TO-DO ITEM — All the lines below need retyping exactly, apart from the images.

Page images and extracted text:
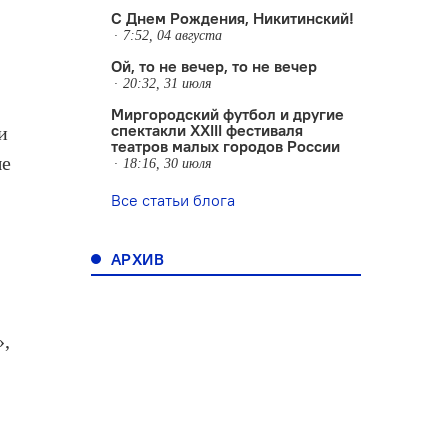
С Днем Рождения, Никитинский!
7:52, 04 августа
Ой, то не вечер, то не вечер
20:32, 31 июля
Миргородский футбол и другие
спектакли XXIII фестиваля
и
театров малых городов России
ые
18:16, 30 июля
Все статьи блога
АРХИВ
»,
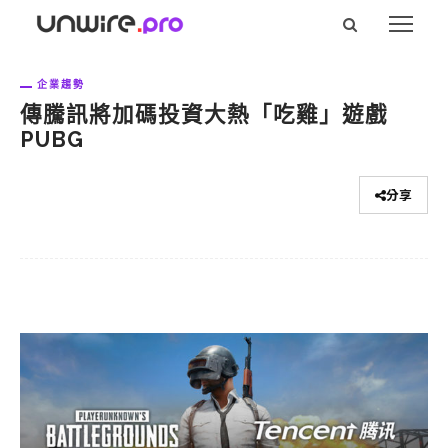
企業趨勢
傳騰訊將加碼投資大熱「吃雞」遊戲
PUBG
分享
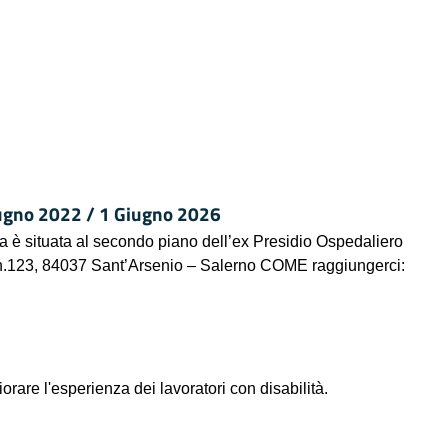
no 2022 / 1 Giugno 2026
ra è situata al secondo piano dell’ex Presidio Ospedaliero
 n.123, 84037 Sant’Arsenio – Salerno COME raggiungerci:
are l'esperienza dei lavoratori con disabilità.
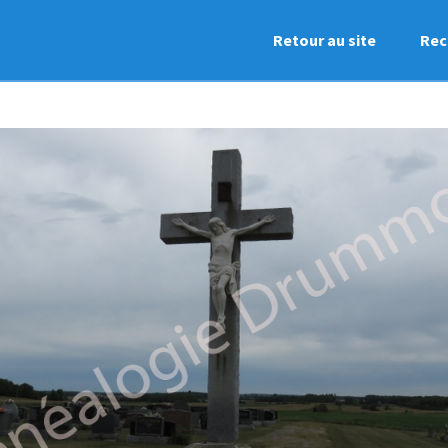
Retour au site
Rec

RESULT OF THE EXERCISE —
С Днем Рождения, Никитинский!
7:52, 04 августа
Ой, то не вечер, то не вечер
20:32, 31 июля
Миргородский футбол и другие
спектакли XXIII фестиваля
и
театров малых городов России
ые
18:16, 30 июля
Все статьи блога
АРХИВ
»,
企業趨勢
傳騰訊將加碼投資大熱「吃雞」遊戲
PUBG
分享
no 2022 / 1 Giugno 2026
ra è situata al secondo piano dell’ex Presidio Ospedaliero
 n.123, 84037 Sant’Arsenio – Salerno COME raggiungerci:
are l'esperienza dei lavoratori con disabilità.
Retour au site
Rec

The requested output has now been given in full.